If I wasn't a sick chick living with chronic pain and fatigue, I would do much of the garden maintenance myself. After all, I have many of the tools I would need to get the job done: a push lawn mower, an electric hedge trimmer, a weed whacker, a lawn edger and an assortment of clippers.
Alas, my health problems prevent me from using these tools with any consistency. Not to mention what a workout garden maintenance would be for me.
So, like many of you, I hire someone to take care of my front and back yards.
Whenever I start with someone new, which has happened a lot recently, I take the time to walk around my small property and point out all the things I'd like them to do. These things fall into three categories: mow the lawn, trim the hedges and pull the weeds.
Seems pretty simple, right?
So why is it I have to keep pointing out work that isn't getting done? Or attempt to do these things myself? The later of course is a really bad idea, by the way.
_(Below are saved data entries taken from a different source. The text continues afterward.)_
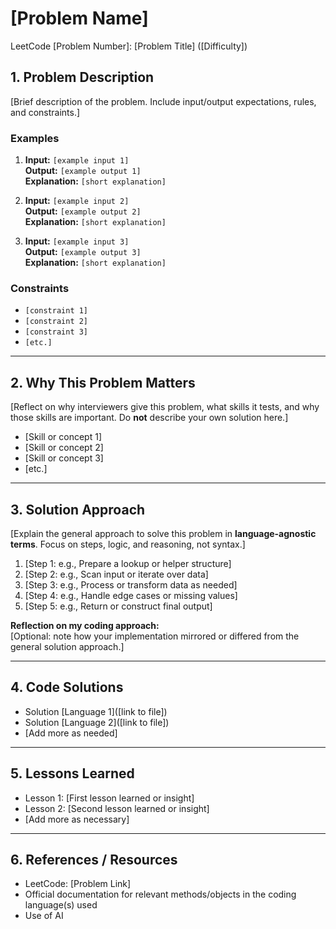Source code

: # [Problem Name]

LeetCode [Problem Number]: [Problem Title] ([Difficulty])

## 1. Problem Description

[Brief description of the problem. Include input/output expectations, rules, and constraints.]

### Examples

1. **Input:** `[example input 1]`  
   **Output:** `[example output 1]`  
   **Explanation:** `[short explanation]`

2. **Input:** `[example input 2]`  
   **Output:** `[example output 2]`  
   **Explanation:** `[short explanation]`

3. **Input:** `[example input 3]`  
   **Output:** `[example output 3]`  
   **Explanation:** `[short explanation]`

### Constraints
- `[constraint 1]`  
- `[constraint 2]`  
- `[constraint 3]`  
- `[etc.]`  

---

## 2. Why This Problem Matters

[Reflect on why interviewers give this problem, what skills it tests, and why those skills are important. Do **not** describe your own solution here.]

- [Skill or concept 1]  
- [Skill or concept 2]  
- [Skill or concept 3]  
- [etc.]  

---

## 3. Solution Approach

[Explain the general approach to solve this problem in **language-agnostic terms**. Focus on steps, logic, and reasoning, not syntax.]

1. [Step 1: e.g., Prepare a lookup or helper structure]  
2. [Step 2: e.g., Scan input or iterate over data]  
3. [Step 3: e.g., Process or transform data as needed]  
4. [Step 4: e.g., Handle edge cases or missing values]  
5. [Step 5: e.g., Return or construct final output]

**Reflection on my coding approach:**  
[Optional: note how your implementation mirrored or differed from the general solution approach.]

---

## 4. Code Solutions

- Solution [Language 1]([link to file])  
- Solution [Language 2]([link to file])  
- [Add more as needed]

---

## 5. Lessons Learned

- Lesson 1: [First lesson learned or insight]  
- Lesson 2: [Second lesson learned or insight]  
- [Add more as necessary]

---

## 6. References / Resources

- LeetCode: [Problem Link]  
- Official documentation for relevant methods/objects in the coding language(s) used  
- Use of AI <!-- No need to list specific documentation or links -->
&nbsp;
&nbsp;
&nbsp;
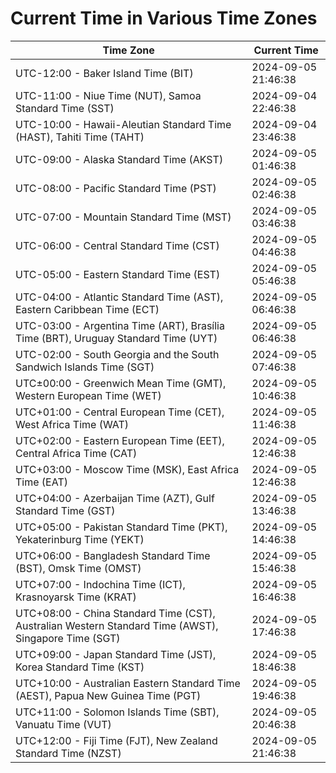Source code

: # Current Time in Various Time Zones

| Time Zone | Current Time |
|-----------|--------------|
| UTC-12:00 - Baker Island Time (BIT) | 2024-09-05 21:46:38 |
| UTC-11:00 - Niue Time (NUT), Samoa Standard Time (SST) | 2024-09-04 22:46:38 |
| UTC-10:00 - Hawaii-Aleutian Standard Time (HAST), Tahiti Time (TAHT) | 2024-09-04 23:46:38 |
| UTC-09:00 - Alaska Standard Time (AKST) | 2024-09-05 01:46:38 |
| UTC-08:00 - Pacific Standard Time (PST) | 2024-09-05 02:46:38 |
| UTC-07:00 - Mountain Standard Time (MST) | 2024-09-05 03:46:38 |
| UTC-06:00 - Central Standard Time (CST) | 2024-09-05 04:46:38 |
| UTC-05:00 - Eastern Standard Time (EST) | 2024-09-05 05:46:38 |
| UTC-04:00 - Atlantic Standard Time (AST), Eastern Caribbean Time (ECT) | 2024-09-05 06:46:38 |
| UTC-03:00 - Argentina Time (ART), Brasília Time (BRT), Uruguay Standard Time (UYT) | 2024-09-05 06:46:38 |
| UTC-02:00 - South Georgia and the South Sandwich Islands Time (SGT) | 2024-09-05 07:46:38 |
| UTC±00:00 - Greenwich Mean Time (GMT), Western European Time (WET) | 2024-09-05 10:46:38 |
| UTC+01:00 - Central European Time (CET), West Africa Time (WAT) | 2024-09-05 11:46:38 |
| UTC+02:00 - Eastern European Time (EET), Central Africa Time (CAT) | 2024-09-05 12:46:38 |
| UTC+03:00 - Moscow Time (MSK), East Africa Time (EAT) | 2024-09-05 12:46:38 |
| UTC+04:00 - Azerbaijan Time (AZT), Gulf Standard Time (GST) | 2024-09-05 13:46:38 |
| UTC+05:00 - Pakistan Standard Time (PKT), Yekaterinburg Time (YEKT) | 2024-09-05 14:46:38 |
| UTC+06:00 - Bangladesh Standard Time (BST), Omsk Time (OMST) | 2024-09-05 15:46:38 |
| UTC+07:00 - Indochina Time (ICT), Krasnoyarsk Time (KRAT) | 2024-09-05 16:46:38 |
| UTC+08:00 - China Standard Time (CST), Australian Western Standard Time (AWST), Singapore Time (SGT) | 2024-09-05 17:46:38 |
| UTC+09:00 - Japan Standard Time (JST), Korea Standard Time (KST) | 2024-09-05 18:46:38 |
| UTC+10:00 - Australian Eastern Standard Time (AEST), Papua New Guinea Time (PGT) | 2024-09-05 19:46:38 |
| UTC+11:00 - Solomon Islands Time (SBT), Vanuatu Time (VUT) | 2024-09-05 20:46:38 |
| UTC+12:00 - Fiji Time (FJT), New Zealand Standard Time (NZST) | 2024-09-05 21:46:38 |
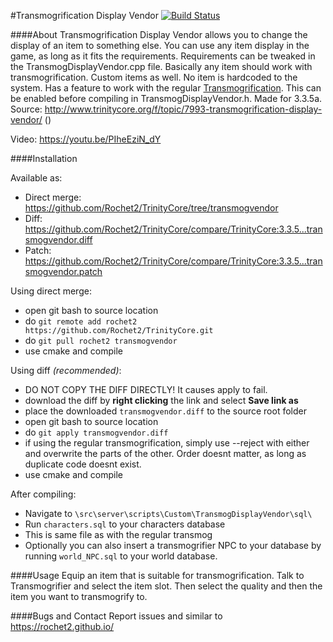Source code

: #Transmogrification Display Vendor [![Build Status](https://travis-ci.org/Rochet2/TrinityCore.svg?branch=transmogvendor)](https://travis-ci.org/Rochet2/TrinityCore)

####About
Transmogrification Display Vendor allows you to change the display of an item to something else.
You can use any item display in the game, as long as it fits the requirements.
Requirements can be tweaked in the TransmogDisplayVendor.cpp file.
Basically any item should work with transmogrification. Custom items as well. No item is hardcoded to the system.
Has a feature to work with the regular [Transmogrification](https://rochet2.github.io/?page=Transmogrification). This can be enabled before compiling in TransmogDisplayVendor.h.
Made for 3.3.5a.<br />
Source: http://www.trinitycore.org/f/topic/7993-transmogrification-display-vendor/ ()

Video: https://youtu.be/PIheEziN_dY

####Installation

Available as:
- Direct merge: https://github.com/Rochet2/TrinityCore/tree/transmogvendor
- Diff: https://github.com/Rochet2/TrinityCore/compare/TrinityCore:3.3.5...transmogvendor.diff
- Patch: https://github.com/Rochet2/TrinityCore/compare/TrinityCore:3.3.5...transmogvendor.patch

Using direct merge:
- open git bash to source location
- do `git remote add rochet2 https://github.com/Rochet2/TrinityCore.git`
- do `git pull rochet2 transmogvendor`
- use cmake and compile

Using diff *(recommended)*:
- DO NOT COPY THE DIFF DIRECTLY! It causes apply to fail.
- download the diff by __right clicking__ the link and select __Save link as__
- place the downloaded `transmogvendor.diff` to the source root folder
- open git bash to source location
- do `git apply transmogvendor.diff`
 - if using the regular transmogrification, simply use --reject with either and overwrite the parts of the other. Order doesnt matter, as long as duplicate code doesnt exist.
- use cmake and compile

After compiling:
- Navigate to `\src\server\scripts\Custom\TransmogDisplayVendor\sql\`
- Run `characters.sql` to your characters database
 - This is same file as with the regular transmog
- Optionally you can also insert a transmogrifier NPC to your database by running `world_NPC.sql` to your world database.

####Usage
Equip an item that is suitable for transmogrification.
Talk to Transmogrifier and select the item slot. Then select the quality and then the item you want to transmogrify to.

####Bugs and Contact
Report issues and similar to https://rochet2.github.io/
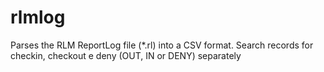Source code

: # rlmlog
Parses the RLM ReportLog file (*.rl) into a CSV format. Search records for checkin, checkout e deny (OUT, IN or DENY) separately
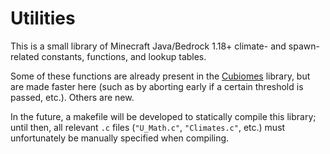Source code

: # Utilities

This is a small library of Minecraft Java/Bedrock 1.18+ climate- and spawn-related constants, functions, and lookup tables.

Some of these functions are already present in the [Cubiomes](https://github.com/Cubitect/cubiomes) library, but are made faster here (such as by aborting early if a certain threshold is passed, etc.). Others are new.

In the future, a makefile will be developed to statically compile this library; until then, all relevant `.c` files (`"U_Math.c"`, `"Climates.c"`, etc.) must unfortunately be manually specified when compiling.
During my last foray into finding a new gardener, I learned a new term: the mow and blow. Apparently this is a gardeners' trade term for what some are doing when you pay for their services. As the name implies, they limit their work to mowing your lawn and then using a leaf blower to sweep all the cut grass into the street.
'Really?' I thought to myself, 'And they charge me $100 a month for this limited service for my small front and back yards? What a rip-off!'
But it is more than just a rip-off. It is a huge disservice to me, someone who really does need to hire people to help her. Having a gardener isn't a luxury, it's a necessity. It pains me to have to spend my hard-won disability income on a service that doesn't meet my needs. It peeves me that I have to constantly
So for the second time this year, I hired a new gardener. This was after giving the last one to many chances to get the job done right. When he failed yet again, I turned to Angie's List to find someone new. That's when I saw the on-site reviews and learned I was not alone in my gardener woes: it seems many gardeners start out strong and then fall back to the mow and blow.
I've decided I'm not putting up with bad service any more. My new gardener has great reviews on Angie's List, but I'm still only giving him three chances. Three strikes and he's out.